Extracted data =>
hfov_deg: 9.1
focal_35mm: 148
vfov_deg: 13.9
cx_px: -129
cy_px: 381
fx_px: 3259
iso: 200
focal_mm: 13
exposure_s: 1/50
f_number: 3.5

...

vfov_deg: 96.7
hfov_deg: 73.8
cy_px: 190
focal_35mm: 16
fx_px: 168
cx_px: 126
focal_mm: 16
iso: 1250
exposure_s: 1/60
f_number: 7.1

--

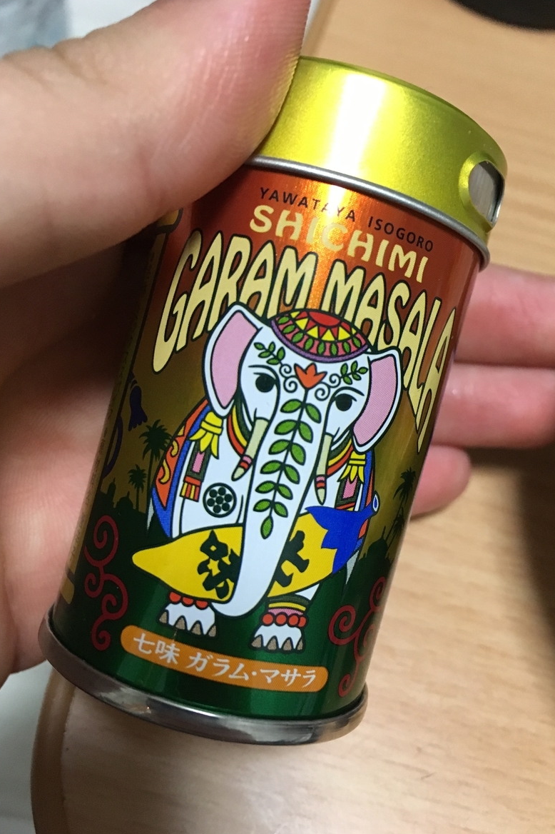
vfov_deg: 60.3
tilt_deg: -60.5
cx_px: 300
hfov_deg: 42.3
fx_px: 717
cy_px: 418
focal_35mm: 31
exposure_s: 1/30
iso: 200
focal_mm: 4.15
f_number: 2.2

Task objective => The expected answer is an exact copy of the lines above, beginning at the line with "vfov_deg: 96.7" and ending at the line with "f_number: 7.1", with both ends in.

Output for this exercise =>
vfov_deg: 96.7
hfov_deg: 73.8
cy_px: 190
focal_35mm: 16
fx_px: 168
cx_px: 126
focal_mm: 16
iso: 1250
exposure_s: 1/60
f_number: 7.1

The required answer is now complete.